(Exercise data Opens)

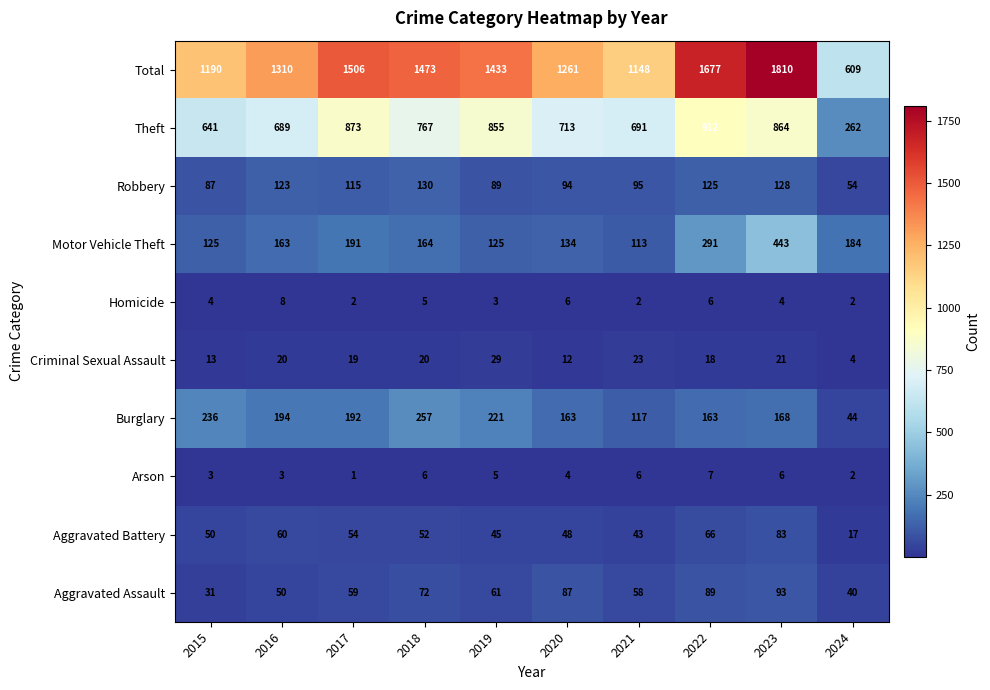

What is the difference between the Robbery values at 2023 and 2015?

41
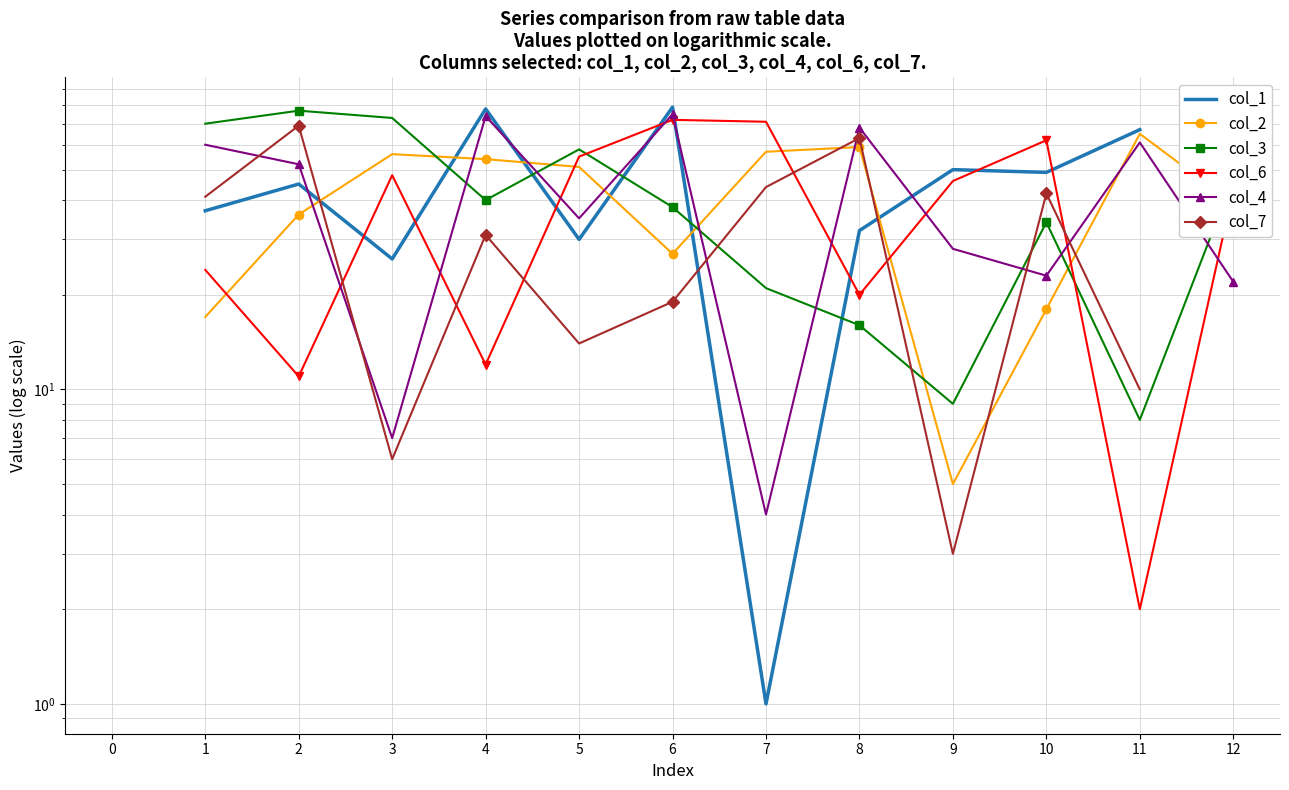

After their last crossing, which series has the higher values: col_6 or col_3?

col_3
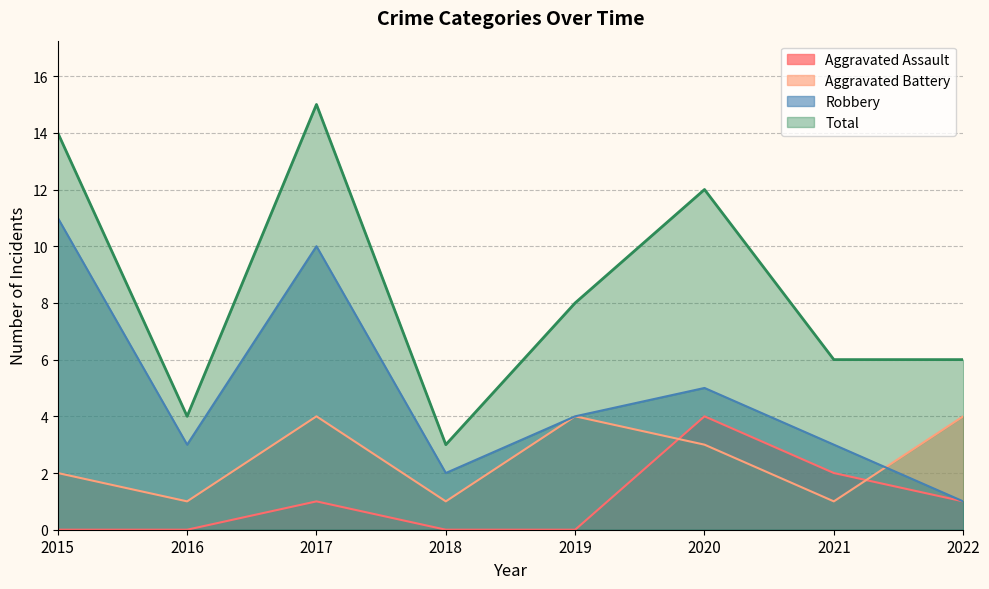

Where is Aggravated Assault nearest to the value 2?

2021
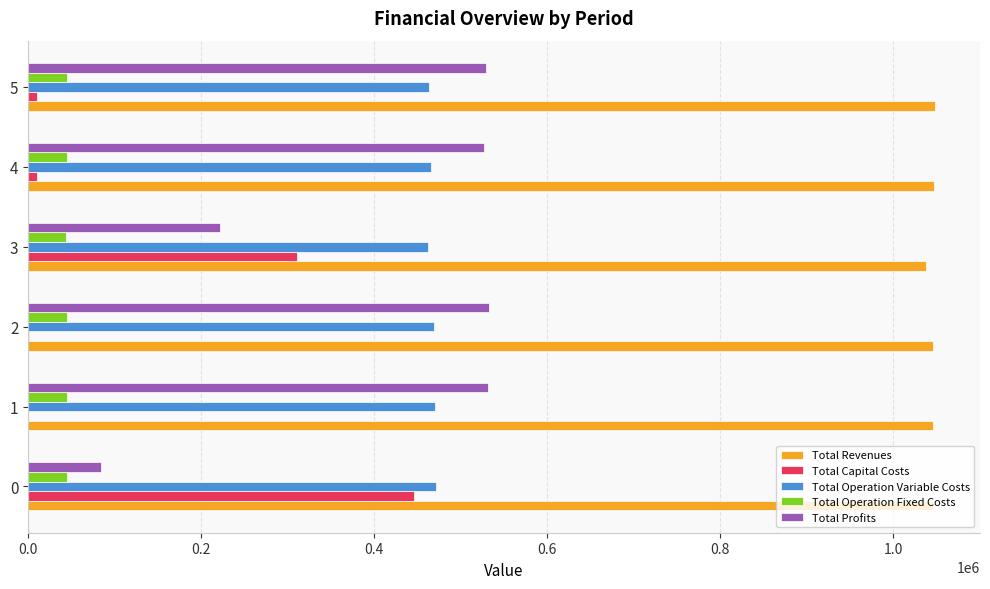

The value of Total Operation Variable Costs at 0 is 679408.4. True or false?

False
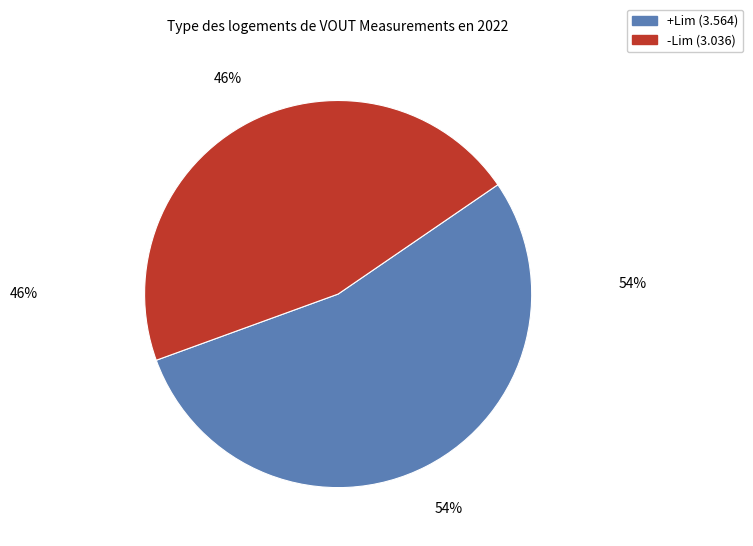

To the nearest percent, what is the average slice percentage?

50%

(Exercise data Closes)

■ **Problem statement**: Reproduce every one of the rows above verbatim, omitting the pictures.

■ **Exercise response**:
What is the difference between the Robbery values at 2023 and 2015?

41

After their last crossing, which series has the higher values: col_6 or col_3?

col_3

Where is Aggravated Assault nearest to the value 2?

2021

The value of Total Operation Variable Costs at 0 is 679408.4. True or false?

False

To the nearest percent, what is the average slice percentage?

50%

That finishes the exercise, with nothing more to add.